In the entries that follow, find the line containing "M1046,108l54,28"; from there, copy every line exactly through the line containing "M1372,896l-4,5 -7,18 -4,45v24l15,18".

^^^^^^^^^^^^^^^^

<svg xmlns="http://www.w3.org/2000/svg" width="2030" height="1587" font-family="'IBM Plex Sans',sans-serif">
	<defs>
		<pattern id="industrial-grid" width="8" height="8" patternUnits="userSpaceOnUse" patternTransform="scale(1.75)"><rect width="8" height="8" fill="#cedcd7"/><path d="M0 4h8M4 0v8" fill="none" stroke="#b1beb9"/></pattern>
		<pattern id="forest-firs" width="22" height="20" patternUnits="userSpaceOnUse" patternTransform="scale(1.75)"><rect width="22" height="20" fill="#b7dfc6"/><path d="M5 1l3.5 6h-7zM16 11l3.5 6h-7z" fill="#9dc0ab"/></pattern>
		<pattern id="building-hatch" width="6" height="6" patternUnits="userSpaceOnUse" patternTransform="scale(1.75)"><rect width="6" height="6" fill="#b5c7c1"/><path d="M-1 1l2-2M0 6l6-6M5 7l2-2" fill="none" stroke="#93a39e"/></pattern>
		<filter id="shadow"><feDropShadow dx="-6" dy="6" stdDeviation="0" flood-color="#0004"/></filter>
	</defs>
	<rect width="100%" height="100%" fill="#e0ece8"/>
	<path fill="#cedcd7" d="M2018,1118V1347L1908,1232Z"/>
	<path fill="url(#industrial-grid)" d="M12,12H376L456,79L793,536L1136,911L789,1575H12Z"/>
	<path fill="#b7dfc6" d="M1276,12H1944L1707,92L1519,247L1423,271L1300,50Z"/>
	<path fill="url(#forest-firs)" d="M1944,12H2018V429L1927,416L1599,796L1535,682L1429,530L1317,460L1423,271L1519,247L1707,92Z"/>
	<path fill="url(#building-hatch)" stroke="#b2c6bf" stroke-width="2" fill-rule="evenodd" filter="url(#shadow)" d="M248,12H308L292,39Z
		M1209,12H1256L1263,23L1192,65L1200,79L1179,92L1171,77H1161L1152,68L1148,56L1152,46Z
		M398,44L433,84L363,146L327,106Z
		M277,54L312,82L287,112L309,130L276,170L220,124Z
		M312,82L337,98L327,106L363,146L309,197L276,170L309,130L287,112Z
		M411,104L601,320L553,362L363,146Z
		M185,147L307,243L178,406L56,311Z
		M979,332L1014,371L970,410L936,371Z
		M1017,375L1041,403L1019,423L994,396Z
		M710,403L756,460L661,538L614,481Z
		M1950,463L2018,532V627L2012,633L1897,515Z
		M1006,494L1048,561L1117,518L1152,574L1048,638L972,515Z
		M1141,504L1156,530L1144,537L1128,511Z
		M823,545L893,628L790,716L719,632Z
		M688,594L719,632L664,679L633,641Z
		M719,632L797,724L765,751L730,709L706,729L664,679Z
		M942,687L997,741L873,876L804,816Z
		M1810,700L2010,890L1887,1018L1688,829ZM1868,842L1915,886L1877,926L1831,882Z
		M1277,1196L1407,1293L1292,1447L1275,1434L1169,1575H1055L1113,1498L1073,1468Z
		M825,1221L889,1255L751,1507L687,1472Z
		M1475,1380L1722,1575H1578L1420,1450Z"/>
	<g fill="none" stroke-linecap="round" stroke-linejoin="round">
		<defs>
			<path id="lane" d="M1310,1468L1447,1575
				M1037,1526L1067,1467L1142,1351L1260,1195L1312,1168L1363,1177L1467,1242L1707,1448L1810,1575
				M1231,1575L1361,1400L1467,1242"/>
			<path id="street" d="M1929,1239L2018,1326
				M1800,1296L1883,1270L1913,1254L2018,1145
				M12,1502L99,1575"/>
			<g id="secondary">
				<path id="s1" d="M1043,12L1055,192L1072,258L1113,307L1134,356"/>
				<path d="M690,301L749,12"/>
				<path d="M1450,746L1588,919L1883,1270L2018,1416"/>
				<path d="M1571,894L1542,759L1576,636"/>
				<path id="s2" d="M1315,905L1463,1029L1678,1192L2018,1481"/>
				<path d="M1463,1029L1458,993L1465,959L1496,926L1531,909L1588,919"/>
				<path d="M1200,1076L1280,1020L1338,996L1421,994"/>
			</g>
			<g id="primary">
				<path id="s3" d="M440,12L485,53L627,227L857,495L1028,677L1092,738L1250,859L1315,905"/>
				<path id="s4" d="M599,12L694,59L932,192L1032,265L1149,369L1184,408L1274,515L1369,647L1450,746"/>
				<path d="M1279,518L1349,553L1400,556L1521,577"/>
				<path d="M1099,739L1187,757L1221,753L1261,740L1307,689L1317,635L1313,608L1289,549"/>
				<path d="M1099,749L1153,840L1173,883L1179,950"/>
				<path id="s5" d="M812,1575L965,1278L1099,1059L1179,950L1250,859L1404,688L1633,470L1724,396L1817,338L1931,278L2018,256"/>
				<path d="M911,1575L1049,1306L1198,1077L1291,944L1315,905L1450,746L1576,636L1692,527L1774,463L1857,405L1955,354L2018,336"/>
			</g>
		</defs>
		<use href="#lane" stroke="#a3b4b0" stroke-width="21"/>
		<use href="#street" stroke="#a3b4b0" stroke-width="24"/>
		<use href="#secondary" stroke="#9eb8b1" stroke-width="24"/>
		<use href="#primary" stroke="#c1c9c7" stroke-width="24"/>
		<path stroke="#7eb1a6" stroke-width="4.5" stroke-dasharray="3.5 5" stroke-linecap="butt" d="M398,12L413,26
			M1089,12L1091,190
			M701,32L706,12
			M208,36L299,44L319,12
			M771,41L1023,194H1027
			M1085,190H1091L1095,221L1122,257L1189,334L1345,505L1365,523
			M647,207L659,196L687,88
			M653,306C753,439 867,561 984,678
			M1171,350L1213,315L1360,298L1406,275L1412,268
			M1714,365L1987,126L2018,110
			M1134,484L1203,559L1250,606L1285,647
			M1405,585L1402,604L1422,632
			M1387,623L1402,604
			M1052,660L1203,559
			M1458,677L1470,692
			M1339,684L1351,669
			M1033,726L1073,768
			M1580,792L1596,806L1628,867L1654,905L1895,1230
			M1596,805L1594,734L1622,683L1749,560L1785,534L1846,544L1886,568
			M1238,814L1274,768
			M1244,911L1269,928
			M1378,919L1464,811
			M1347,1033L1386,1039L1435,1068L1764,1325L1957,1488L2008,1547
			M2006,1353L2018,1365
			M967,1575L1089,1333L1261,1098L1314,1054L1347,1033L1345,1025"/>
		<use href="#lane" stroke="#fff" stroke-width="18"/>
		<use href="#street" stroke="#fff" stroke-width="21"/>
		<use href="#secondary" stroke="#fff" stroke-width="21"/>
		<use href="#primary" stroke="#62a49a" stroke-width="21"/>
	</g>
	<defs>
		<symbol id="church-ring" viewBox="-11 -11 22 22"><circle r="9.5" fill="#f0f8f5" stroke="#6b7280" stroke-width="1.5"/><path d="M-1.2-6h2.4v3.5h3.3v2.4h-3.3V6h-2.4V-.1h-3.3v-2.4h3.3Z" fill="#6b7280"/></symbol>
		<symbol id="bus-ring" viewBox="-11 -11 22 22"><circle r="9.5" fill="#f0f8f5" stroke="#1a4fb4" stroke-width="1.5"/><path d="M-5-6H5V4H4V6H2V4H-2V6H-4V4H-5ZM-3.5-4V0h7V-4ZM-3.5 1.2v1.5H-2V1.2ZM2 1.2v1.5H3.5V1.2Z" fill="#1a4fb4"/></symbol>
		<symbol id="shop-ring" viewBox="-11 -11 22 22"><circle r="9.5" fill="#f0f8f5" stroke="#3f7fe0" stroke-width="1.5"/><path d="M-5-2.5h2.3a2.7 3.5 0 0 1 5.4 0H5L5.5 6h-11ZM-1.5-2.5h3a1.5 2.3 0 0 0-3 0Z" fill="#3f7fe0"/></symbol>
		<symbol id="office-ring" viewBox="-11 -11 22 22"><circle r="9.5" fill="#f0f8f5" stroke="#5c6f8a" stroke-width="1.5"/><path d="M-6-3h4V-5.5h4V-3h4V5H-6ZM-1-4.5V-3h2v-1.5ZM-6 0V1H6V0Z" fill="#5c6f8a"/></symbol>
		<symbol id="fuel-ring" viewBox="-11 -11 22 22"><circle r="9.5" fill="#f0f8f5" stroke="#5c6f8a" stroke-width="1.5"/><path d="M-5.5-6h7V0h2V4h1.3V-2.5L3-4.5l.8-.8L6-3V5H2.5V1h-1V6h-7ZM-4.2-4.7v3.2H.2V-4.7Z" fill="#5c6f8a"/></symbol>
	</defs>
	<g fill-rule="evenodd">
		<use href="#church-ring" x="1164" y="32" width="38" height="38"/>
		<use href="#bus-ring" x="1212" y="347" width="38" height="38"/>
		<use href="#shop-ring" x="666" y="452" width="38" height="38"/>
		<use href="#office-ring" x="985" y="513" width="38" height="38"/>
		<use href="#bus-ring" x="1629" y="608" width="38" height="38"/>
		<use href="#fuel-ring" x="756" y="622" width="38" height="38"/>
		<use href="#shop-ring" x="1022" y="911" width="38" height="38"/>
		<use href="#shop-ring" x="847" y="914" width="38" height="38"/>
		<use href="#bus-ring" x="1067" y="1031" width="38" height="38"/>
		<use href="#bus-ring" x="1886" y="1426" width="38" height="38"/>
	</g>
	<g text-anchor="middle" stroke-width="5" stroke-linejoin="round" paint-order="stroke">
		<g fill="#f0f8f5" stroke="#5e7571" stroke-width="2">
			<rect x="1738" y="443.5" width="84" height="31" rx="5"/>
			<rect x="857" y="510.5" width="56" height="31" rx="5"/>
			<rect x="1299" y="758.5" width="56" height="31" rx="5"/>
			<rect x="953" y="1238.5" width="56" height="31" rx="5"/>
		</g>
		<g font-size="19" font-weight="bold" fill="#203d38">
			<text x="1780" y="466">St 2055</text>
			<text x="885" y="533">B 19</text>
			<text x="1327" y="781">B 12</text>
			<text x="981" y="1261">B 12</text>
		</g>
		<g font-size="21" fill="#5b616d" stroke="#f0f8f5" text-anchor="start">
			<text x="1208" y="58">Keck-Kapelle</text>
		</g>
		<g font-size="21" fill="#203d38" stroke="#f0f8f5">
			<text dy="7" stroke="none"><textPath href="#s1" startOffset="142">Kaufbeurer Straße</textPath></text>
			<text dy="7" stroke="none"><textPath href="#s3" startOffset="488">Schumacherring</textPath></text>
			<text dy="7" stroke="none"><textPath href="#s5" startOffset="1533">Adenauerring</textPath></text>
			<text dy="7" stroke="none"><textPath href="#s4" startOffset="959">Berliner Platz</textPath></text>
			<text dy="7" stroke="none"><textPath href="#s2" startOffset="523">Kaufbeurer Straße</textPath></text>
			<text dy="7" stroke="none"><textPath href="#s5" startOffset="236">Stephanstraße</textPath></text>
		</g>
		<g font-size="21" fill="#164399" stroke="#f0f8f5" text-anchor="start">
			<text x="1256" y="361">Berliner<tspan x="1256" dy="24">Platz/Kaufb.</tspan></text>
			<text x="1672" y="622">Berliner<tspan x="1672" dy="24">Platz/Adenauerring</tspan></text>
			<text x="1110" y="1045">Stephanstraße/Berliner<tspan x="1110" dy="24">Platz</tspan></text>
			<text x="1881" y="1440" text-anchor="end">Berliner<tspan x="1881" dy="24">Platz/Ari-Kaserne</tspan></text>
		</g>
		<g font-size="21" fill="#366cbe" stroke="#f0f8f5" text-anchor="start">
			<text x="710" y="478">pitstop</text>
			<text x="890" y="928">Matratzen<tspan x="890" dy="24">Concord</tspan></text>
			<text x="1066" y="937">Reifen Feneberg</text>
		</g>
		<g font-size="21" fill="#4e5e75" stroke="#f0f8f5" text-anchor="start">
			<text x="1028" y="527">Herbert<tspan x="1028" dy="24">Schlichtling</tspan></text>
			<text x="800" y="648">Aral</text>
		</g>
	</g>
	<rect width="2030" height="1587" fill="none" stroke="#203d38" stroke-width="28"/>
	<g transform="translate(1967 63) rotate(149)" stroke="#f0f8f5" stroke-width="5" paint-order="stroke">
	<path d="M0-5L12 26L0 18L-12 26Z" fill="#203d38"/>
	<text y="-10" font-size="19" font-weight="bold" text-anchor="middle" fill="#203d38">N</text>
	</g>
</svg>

^^^^^^^^^^^^^^^^

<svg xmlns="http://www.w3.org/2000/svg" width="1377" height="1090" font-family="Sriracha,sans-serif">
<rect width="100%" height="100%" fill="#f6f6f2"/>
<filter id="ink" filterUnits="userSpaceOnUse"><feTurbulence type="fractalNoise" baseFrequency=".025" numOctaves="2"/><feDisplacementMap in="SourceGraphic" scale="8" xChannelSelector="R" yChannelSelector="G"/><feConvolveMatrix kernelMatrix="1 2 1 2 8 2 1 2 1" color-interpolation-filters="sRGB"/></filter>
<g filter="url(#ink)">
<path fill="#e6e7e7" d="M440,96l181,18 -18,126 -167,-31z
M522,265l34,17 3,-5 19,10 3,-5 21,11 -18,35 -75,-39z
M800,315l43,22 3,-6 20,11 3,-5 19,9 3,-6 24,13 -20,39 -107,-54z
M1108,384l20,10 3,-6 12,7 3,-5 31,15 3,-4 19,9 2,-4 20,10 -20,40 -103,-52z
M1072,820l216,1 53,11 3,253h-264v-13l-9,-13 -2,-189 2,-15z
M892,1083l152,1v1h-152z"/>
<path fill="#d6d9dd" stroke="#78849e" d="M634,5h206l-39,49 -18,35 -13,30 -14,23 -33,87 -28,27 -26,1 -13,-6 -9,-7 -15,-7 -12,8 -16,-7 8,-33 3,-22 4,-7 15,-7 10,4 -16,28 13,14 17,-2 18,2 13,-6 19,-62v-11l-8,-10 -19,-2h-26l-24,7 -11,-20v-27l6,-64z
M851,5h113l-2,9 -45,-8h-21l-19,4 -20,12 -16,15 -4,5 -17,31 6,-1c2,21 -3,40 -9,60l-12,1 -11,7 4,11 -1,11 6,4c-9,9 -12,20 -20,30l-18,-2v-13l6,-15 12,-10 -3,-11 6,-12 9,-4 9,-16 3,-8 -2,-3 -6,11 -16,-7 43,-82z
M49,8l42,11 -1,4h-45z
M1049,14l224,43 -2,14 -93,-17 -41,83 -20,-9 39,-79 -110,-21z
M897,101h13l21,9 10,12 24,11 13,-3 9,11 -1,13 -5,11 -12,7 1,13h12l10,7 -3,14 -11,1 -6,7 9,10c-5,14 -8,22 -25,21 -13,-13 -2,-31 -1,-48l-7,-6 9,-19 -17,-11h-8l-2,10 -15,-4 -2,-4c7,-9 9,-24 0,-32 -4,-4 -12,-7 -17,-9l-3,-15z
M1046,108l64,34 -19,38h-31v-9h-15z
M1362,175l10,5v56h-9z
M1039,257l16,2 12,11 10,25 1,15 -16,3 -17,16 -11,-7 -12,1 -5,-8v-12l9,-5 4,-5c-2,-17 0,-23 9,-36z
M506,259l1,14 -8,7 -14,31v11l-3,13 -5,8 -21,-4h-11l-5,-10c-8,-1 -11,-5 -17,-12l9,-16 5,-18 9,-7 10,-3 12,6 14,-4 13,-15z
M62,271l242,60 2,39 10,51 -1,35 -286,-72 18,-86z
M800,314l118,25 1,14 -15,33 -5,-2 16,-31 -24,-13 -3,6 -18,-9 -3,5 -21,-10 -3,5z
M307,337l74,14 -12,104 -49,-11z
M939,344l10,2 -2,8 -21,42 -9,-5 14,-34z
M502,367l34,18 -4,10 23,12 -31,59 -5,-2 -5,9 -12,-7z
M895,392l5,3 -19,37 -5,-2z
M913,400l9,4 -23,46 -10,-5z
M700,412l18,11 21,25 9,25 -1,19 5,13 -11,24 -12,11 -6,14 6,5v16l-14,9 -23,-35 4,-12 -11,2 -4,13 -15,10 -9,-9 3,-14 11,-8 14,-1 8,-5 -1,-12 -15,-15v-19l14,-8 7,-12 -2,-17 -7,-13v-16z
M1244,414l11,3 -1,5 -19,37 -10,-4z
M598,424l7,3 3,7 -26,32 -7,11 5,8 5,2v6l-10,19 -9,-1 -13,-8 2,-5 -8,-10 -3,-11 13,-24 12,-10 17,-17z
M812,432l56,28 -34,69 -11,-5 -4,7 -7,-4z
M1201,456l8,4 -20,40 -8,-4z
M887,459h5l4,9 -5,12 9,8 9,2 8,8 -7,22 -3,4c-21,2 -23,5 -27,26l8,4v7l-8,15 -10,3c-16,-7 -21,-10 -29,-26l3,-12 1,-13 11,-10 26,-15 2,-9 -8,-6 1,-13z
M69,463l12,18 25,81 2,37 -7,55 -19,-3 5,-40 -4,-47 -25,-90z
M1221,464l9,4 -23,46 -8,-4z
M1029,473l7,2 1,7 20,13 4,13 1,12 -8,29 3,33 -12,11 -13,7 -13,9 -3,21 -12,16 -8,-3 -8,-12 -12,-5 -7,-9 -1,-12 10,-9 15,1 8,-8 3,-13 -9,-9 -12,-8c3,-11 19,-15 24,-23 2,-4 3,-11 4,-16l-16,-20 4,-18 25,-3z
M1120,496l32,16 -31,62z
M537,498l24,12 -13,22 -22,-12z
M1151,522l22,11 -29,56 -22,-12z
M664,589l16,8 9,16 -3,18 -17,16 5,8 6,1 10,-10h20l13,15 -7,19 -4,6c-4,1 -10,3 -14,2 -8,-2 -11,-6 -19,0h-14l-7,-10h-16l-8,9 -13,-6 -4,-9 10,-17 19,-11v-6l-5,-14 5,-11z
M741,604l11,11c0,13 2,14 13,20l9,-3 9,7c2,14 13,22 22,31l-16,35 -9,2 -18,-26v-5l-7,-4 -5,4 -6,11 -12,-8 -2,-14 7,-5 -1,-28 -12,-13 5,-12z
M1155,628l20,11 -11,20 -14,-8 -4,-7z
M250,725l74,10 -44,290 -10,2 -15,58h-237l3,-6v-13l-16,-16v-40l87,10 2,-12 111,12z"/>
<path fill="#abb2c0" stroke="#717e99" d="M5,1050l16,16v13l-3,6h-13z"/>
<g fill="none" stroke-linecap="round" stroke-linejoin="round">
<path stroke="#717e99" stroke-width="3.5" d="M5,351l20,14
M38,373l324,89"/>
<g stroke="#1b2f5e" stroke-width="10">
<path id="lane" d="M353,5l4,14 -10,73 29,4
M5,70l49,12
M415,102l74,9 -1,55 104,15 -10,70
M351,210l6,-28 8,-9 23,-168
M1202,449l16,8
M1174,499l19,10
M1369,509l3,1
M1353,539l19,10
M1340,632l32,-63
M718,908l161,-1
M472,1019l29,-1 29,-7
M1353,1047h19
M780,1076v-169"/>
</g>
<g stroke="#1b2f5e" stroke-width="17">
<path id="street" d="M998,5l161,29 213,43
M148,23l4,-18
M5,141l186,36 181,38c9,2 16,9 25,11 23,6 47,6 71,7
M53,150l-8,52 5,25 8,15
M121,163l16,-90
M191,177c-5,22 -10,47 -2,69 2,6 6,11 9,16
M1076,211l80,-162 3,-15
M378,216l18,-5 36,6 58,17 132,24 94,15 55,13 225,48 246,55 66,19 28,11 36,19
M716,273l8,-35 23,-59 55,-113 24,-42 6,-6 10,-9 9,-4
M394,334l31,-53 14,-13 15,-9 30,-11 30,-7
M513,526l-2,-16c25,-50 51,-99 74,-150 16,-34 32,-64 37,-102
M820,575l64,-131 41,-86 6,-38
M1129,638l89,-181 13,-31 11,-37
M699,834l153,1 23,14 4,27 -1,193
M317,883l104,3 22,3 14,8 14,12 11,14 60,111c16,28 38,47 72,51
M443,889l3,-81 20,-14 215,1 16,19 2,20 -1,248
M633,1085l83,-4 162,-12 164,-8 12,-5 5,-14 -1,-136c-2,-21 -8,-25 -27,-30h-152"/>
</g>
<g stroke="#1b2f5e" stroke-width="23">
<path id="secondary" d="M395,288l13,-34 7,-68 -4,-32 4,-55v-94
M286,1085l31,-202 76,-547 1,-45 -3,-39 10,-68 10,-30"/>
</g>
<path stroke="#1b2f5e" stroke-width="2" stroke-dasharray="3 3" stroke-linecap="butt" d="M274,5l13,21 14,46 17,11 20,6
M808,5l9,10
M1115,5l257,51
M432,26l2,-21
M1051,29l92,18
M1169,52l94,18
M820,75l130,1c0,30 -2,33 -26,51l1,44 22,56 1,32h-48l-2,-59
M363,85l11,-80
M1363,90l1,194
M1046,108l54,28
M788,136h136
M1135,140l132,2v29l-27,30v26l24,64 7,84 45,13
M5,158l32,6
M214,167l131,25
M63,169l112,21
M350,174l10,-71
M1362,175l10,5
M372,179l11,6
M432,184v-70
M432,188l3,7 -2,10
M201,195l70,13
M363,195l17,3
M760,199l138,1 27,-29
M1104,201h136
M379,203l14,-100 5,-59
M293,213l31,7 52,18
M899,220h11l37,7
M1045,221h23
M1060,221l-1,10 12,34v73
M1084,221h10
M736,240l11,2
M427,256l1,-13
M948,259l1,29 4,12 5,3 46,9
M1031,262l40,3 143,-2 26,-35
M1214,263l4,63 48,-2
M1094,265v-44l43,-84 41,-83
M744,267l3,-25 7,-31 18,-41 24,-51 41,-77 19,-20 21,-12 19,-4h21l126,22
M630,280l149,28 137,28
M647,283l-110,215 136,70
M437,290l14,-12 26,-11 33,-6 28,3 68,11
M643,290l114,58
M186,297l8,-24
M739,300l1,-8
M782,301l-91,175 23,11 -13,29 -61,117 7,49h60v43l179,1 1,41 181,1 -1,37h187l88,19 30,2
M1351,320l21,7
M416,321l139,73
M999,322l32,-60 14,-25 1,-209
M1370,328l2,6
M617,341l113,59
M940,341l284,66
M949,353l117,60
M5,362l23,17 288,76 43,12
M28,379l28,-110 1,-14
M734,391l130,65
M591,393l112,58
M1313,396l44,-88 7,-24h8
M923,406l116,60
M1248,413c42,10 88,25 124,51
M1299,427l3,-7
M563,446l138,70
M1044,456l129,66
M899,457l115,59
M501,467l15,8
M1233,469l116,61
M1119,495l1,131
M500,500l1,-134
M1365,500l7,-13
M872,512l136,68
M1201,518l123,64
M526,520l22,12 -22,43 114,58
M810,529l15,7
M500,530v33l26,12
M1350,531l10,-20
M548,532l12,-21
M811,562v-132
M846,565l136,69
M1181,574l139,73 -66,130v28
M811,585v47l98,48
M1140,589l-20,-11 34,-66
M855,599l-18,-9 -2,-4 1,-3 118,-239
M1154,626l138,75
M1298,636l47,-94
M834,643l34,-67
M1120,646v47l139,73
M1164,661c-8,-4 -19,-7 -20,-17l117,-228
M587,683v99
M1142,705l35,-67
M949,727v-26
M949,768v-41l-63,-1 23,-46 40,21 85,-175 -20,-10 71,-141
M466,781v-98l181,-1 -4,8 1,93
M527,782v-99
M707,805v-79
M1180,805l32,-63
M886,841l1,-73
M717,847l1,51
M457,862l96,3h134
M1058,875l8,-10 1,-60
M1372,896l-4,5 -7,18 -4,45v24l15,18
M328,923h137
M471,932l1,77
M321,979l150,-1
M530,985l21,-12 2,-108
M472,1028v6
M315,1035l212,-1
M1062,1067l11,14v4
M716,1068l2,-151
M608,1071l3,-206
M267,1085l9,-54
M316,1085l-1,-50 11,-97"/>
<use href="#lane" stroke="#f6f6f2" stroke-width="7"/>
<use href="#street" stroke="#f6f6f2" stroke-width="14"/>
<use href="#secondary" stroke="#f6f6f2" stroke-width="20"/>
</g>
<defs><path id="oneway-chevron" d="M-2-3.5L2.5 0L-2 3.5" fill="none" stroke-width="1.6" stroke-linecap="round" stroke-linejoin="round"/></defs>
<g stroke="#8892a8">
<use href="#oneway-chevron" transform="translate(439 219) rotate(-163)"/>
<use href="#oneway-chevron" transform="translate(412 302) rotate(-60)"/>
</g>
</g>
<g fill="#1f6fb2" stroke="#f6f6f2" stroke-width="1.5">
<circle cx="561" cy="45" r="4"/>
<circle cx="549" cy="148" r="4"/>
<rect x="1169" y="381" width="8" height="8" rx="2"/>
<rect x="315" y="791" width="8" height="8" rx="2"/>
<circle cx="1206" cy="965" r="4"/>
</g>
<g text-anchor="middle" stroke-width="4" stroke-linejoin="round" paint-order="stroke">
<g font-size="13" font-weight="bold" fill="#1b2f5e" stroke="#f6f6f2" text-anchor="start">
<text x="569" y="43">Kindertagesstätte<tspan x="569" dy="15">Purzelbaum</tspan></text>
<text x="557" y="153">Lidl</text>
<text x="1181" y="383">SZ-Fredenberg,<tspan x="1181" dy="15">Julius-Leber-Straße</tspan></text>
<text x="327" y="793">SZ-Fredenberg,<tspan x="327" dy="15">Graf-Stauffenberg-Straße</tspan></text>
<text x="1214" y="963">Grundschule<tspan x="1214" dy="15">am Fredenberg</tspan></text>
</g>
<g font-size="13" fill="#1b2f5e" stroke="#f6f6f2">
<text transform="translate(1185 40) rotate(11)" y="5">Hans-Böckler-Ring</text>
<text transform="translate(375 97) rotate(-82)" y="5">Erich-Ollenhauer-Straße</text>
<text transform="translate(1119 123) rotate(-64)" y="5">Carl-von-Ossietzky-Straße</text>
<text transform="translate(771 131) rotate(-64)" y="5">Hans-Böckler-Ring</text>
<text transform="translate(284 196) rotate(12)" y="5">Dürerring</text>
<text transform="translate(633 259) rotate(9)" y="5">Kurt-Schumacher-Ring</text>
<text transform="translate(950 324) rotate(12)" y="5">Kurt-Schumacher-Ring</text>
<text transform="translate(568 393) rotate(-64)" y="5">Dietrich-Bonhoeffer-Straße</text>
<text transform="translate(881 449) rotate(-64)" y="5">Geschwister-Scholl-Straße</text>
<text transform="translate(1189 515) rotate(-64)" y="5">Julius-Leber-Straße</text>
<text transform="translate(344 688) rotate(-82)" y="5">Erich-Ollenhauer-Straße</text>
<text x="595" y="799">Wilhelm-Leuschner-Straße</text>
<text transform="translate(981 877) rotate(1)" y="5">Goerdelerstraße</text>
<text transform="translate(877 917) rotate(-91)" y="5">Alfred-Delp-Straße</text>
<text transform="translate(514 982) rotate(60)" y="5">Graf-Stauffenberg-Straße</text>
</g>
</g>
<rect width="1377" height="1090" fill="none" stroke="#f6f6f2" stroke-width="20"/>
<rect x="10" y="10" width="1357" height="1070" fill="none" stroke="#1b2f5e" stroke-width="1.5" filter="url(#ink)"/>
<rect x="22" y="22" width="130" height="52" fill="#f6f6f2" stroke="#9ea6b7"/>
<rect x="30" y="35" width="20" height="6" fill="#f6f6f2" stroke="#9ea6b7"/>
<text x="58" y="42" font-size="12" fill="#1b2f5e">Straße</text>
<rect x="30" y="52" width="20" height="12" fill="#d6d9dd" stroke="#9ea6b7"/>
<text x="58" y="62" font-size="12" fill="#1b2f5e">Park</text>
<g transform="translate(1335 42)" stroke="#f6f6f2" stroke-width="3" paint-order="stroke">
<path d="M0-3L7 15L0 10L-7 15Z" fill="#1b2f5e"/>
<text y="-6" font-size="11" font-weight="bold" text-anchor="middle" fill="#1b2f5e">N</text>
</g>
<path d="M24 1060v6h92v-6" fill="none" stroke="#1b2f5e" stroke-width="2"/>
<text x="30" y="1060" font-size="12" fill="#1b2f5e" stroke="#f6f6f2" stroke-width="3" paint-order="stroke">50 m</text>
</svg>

^^^^^^^^^^^^^^^^

▶ TASK RESULT
M1046,108l54,28
M788,136h136
M1135,140l132,2v29l-27,30v26l24,64 7,84 45,13
M5,158l32,6
M214,167l131,25
M63,169l112,21
M350,174l10,-71
M1362,175l10,5
M372,179l11,6
M432,184v-70
M432,188l3,7 -2,10
M201,195l70,13
M363,195l17,3
M760,199l138,1 27,-29
M1104,201h136
M379,203l14,-100 5,-59
M293,213l31,7 52,18
M899,220h11l37,7
M1045,221h23
M1060,221l-1,10 12,34v73
M1084,221h10
M736,240l11,2
M427,256l1,-13
M948,259l1,29 4,12 5,3 46,9
M1031,262l40,3 143,-2 26,-35
M1214,263l4,63 48,-2
M1094,265v-44l43,-84 41,-83
M744,267l3,-25 7,-31 18,-41 24,-51 41,-77 19,-20 21,-12 19,-4h21l126,22
M630,280l149,28 137,28
M647,283l-110,215 136,70
M437,290l14,-12 26,-11 33,-6 28,3 68,11
M643,290l114,58
M186,297l8,-24
M739,300l1,-8
M782,301l-91,175 23,11 -13,29 -61,117 7,49h60v43l179,1 1,41 181,1 -1,37h187l88,19 30,2
M1351,320l21,7
M416,321l139,73
M999,322l32,-60 14,-25 1,-209
M1370,328l2,6
M617,341l113,59
M940,341l284,66
M949,353l117,60
M5,362l23,17 288,76 43,12
M28,379l28,-110 1,-14
M734,391l130,65
M591,393l112,58
M1313,396l44,-88 7,-24h8
M923,406l116,60
M1248,413c42,10 88,25 124,51
M1299,427l3,-7
M563,446l138,70
M1044,456l129,66
M899,457l115,59
M501,467l15,8
M1233,469l116,61
M1119,495l1,131
M500,500l1,-134
M1365,500l7,-13
M872,512l136,68
M1201,518l123,64
M526,520l22,12 -22,43 114,58
M810,529l15,7
M500,530v33l26,12
M1350,531l10,-20
M548,532l12,-21
M811,562v-132
M846,565l136,69
M1181,574l139,73 -66,130v28
M811,585v47l98,48
M1140,589l-20,-11 34,-66
M855,599l-18,-9 -2,-4 1,-3 118,-239
M1154,626l138,75
M1298,636l47,-94
M834,643l34,-67
M1120,646v47l139,73
M1164,661c-8,-4 -19,-7 -20,-17l117,-228
M587,683v99
M1142,705l35,-67
M949,727v-26
M949,768v-41l-63,-1 23,-46 40,21 85,-175 -20,-10 71,-141
M466,781v-98l181,-1 -4,8 1,93
M527,782v-99
M707,805v-79
M1180,805l32,-63
M886,841l1,-73
M717,847l1,51
M457,862l96,3h134
M1058,875l8,-10 1,-60
M1372,896l-4,5 -7,18 -4,45v24l15,18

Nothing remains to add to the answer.